Keeping those shortcomings in mind, the first poll we have of vice presidential debate viewers is good news for Sen. Kamala Harris — and her running mate, Joe Biden.

The poll, conducted by CNN and SSRS, found that 59 percent of debate watchers thought Harris won, and 38 percent thought Vice President Mike Pence won, an impressive margin of victory for Harris. (This poll is different from those simple web polls in which anyone can vote — it’s a methodologically sound albeit somewhat hasty poll in which respondents are contacted at random.)

CNN’s David Chalian pointed out on air that part of Harris’s margin is explained by the poll’s sample skewing more Democratic. But that’s not enough to explain all of Harris’s margin: 38 percent of respondents were Democrats, 29 percent were Republicans, and 33 percent were independents.

The poll also found that 63 percent of respondents said they thought Harris was qualified to be president, while 65 percent said they thought Pence is qualified. (This means many respondents who thought Pence lost the debate still thought he was qualified to be president.)

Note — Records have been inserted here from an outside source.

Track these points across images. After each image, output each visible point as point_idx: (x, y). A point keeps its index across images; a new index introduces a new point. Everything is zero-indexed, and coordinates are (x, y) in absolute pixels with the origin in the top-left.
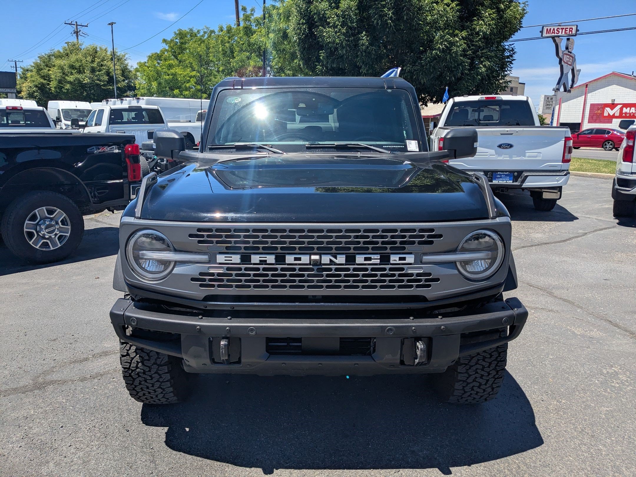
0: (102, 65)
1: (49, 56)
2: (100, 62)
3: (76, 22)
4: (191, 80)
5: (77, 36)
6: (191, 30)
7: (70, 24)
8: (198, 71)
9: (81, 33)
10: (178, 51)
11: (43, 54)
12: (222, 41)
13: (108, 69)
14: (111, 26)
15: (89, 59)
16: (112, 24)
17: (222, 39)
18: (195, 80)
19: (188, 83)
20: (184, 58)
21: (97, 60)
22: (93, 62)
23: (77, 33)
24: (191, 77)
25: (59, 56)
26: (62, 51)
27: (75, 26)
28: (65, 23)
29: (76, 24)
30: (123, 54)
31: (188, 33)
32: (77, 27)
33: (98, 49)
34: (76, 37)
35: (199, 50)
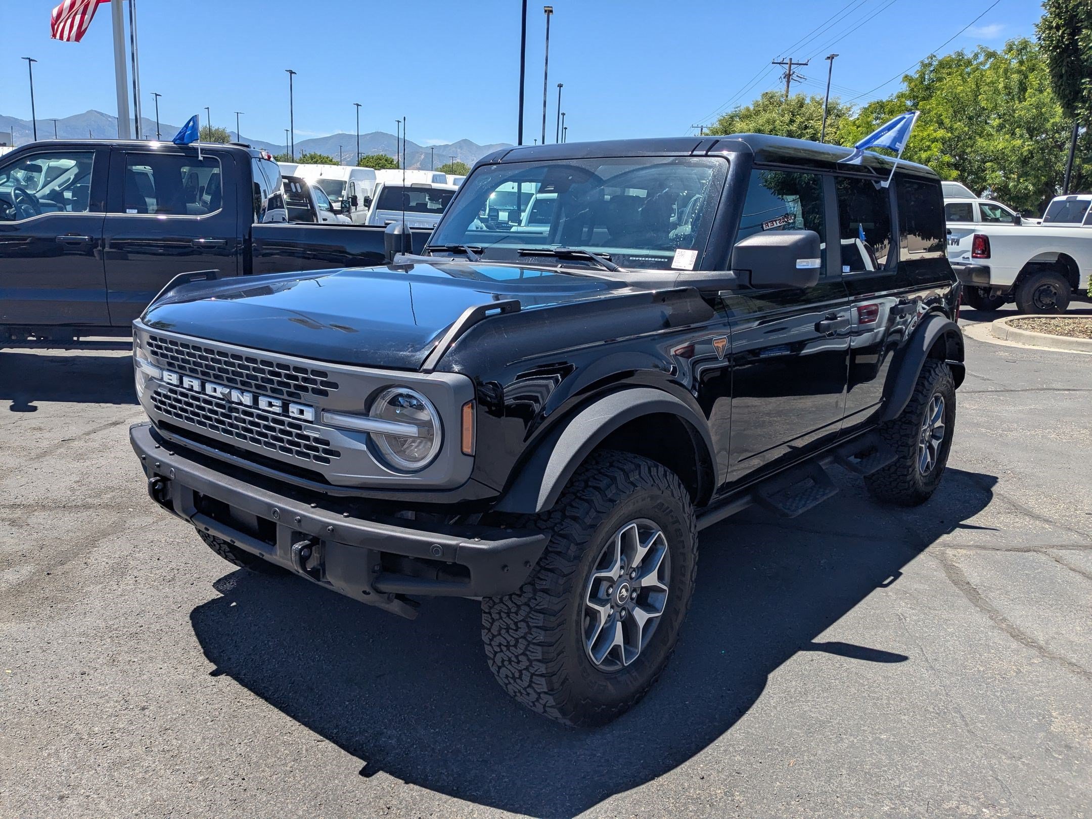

Chalian also pointed out that there was a massive gender gap in opinions of the debate. Per the poll, 69 percent of women who watched thought Harris won, and 30 percent thought Pence did. Among male viewers, it was a near tie — 48 percent thought Harris won, and 46 percent thought Pence did.

In comparison, a poll by CNN after the 2016 vice presidential debate found that Pence won: 48 percent of respondents that year gave the victory to Pence and 42 percent to Hillary Clinton’s running mate, Sen. Tim Kaine (D-VA).

A vice presidential debate is unlikely to make much of a difference in the broader race — especially this year, with President Donald Trump continuing to dominate the news. But with Biden continuing to lead big in polls, Trump is running out of time to turn things around. Some Republicans hoped Pence could start that turnaround at the debate. According to this initial poll, at least, he has not.